Os entrevistados de maior idade utilizam, predominantemente, o caderno ou nem mesmo fazem anotações. Essa característica se associa a perspectiva relatada por Silva (2015), quanto maior a idade, menor será a chance de ser o usuário, e quanto maior a escolaridade, maior a probabilidade de uso. Os dados desta pesquisa evidenciam que a maior parte das famílias não usam as TICs para realizar a gestão dos estabelecimentos rurais, apesar disso, reconhecem a importância e afirmam que gostariam de melhorar. Exemplificando:

A gente faz de cabeça e anota na agenda. Até que seria bom fazer no computador, porque alguma coisa pode esquecer (AF 16).

Eu faço de cabeça, eu gostaria de fazer curso de computação, porque eu não sei mexer com isso, talvez o sindicato ajudasse. [...] Desde tirar um GTA (AF 21).

Eu uso o caderno e celular (aplicativos). Teria que melhorar muito. A gente faz muito mal feito a gestão. Não sabe exatamente o quanto sobrou, o quanto gastou (AF 1).

Faço mais de caderno. O bom seria informatizar tudo né, o bom seria, mas ainda não chegamos lá (AF 27).

Aqueles que mantêm a gestão da propriedade sendo anotada no caderno relataram durante o diálogo que o fazem pela configuração familiar, onde o controle da propriedade é feita pelos pais. Nos dois casos apresentados a seguir, AF 2 e AF 29, as famílias são compostas por cinco membros, estando os pais envolvidos na gestão, o que pode ser um motivo para que continue sendo feita as anotações no caderno, pois assim, os pais têm acesso às informações.

Prefiro fazer no caderno para o pai e a mãe ter acesso também. Fica mais fácil. (AF 2)

A gente anota tudo no caderno. Se a gente vê que tem vantagem de fazer a gente faz, se não tem, nós não fazemos. A gente faz as contas, tudo no lápis. Que nem quando a gente faz um plantio de milho, alguma coisa. Mas primeiro a gente faz conta ver se vale a pena plantar, ou se é mais vantagem comprar milho. A gente faz tudo essas contas. Se tem vantagem a gente faz, se não. Que daí tu gasta pra nada, as vezes, não vale a pena. (AF 29)

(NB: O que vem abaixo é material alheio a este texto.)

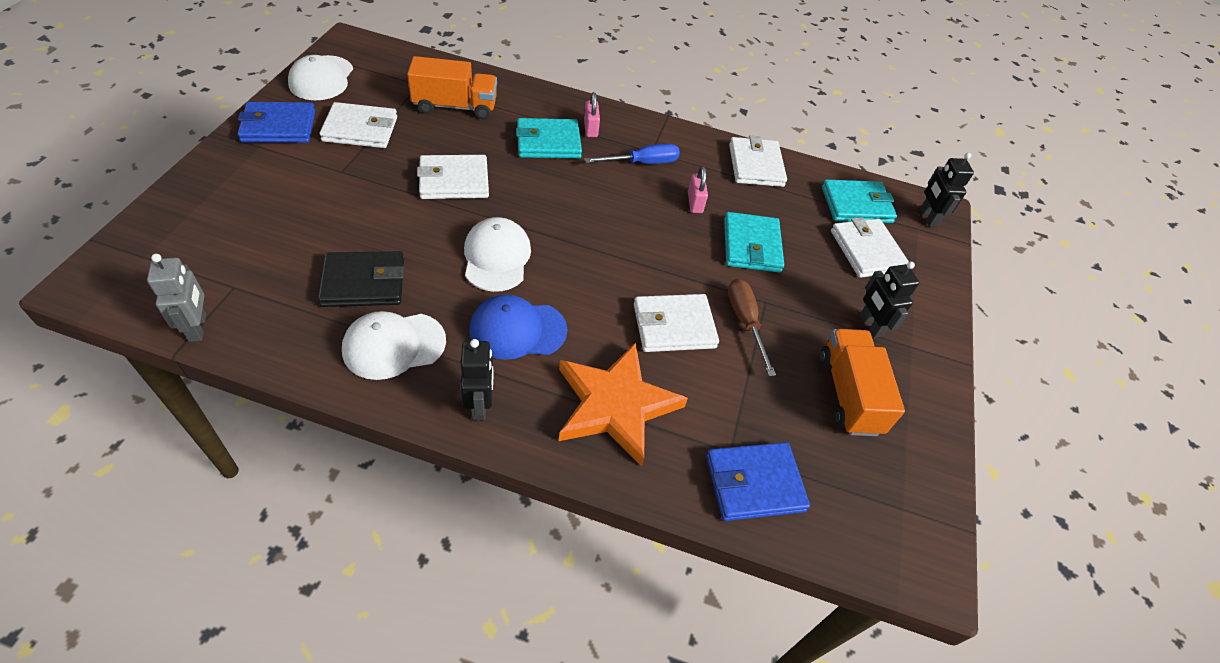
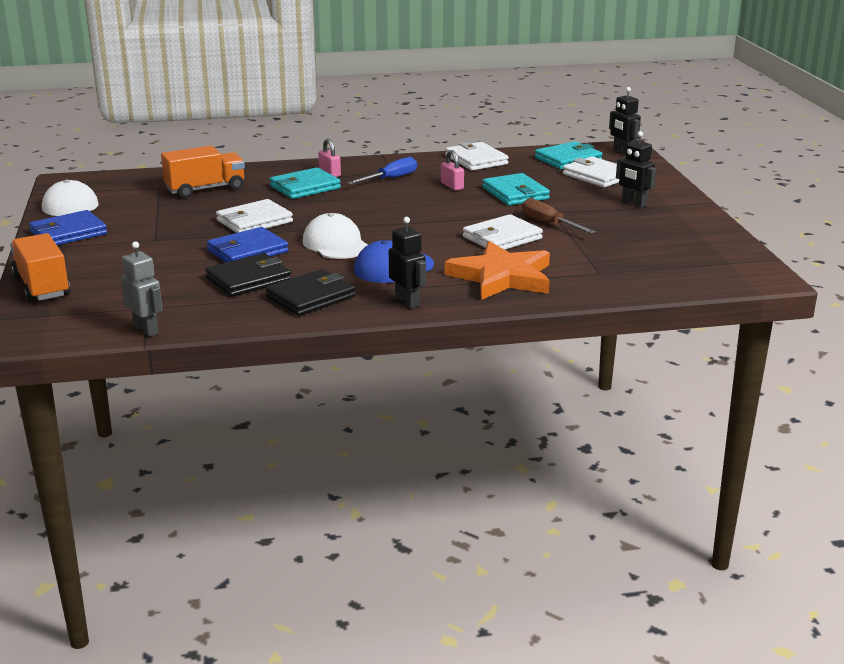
camera: 20 degrees left, 25 degrees down
white wallet [319,102,397,148] -> none
white cap [342,311,446,380] -> black wallet [266,269,355,316]
blue wallet [706,442,810,521] -> blue wallet moved to [207,227,289,263]
orange truck [820,329,905,436] -> orange truck moved to [10,233,70,302]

Ainda, apesar de que alguns casos a gestão da unidade familiar não sejam informatizados, isso não significa que ela é ineficiente. Ao contrário, cada família possui singularidades, condições de acesso, habilidades, e outros fatores que condicionam ou não a gestão informatizada. Nas unidades familiares em que o uso das TICs tornar-se uma prática habitual, uma série de atividades podem ser potencializadas no processo de desenvolvimento rural, por exemplo: redes agrometeorológicas, sistemas de alerta, digitalização de comunicações e transações, diagnóstico remoto e assistência técnica, entre outras possibilidades potencializadas pelo uso da TICs (NAGEL, 2012).

A partir dos dados apresentados, pode ser constatado que as TICs tornaram-se tecnologias habituais e está configurado como parte do cotidiano das famílias agricultoras, em maior ou menor grau. Os dados também revelam que o

acesso não significa o uso dos objetos, como recorda Proulx (2016), sendo que pode haver o acesso, mas não o uso do equipamento. Nesta pesquisa, por exemplo, 86,7% das famílias tem acesso ao computador, mas apenas 56,7% disseram que fazem uso do computador. Entre os motivos relacionados a essa assimetria citamos a falta de habilidade para o uso do equipamento e as dificuldades de acesso à internet por meio do computador. Nas unidades familiares onde o acesso permite efetivamente o uso das TICs, torna-se possível a apropriação dessas tecnologias, assunto que será analisado na próxima seção.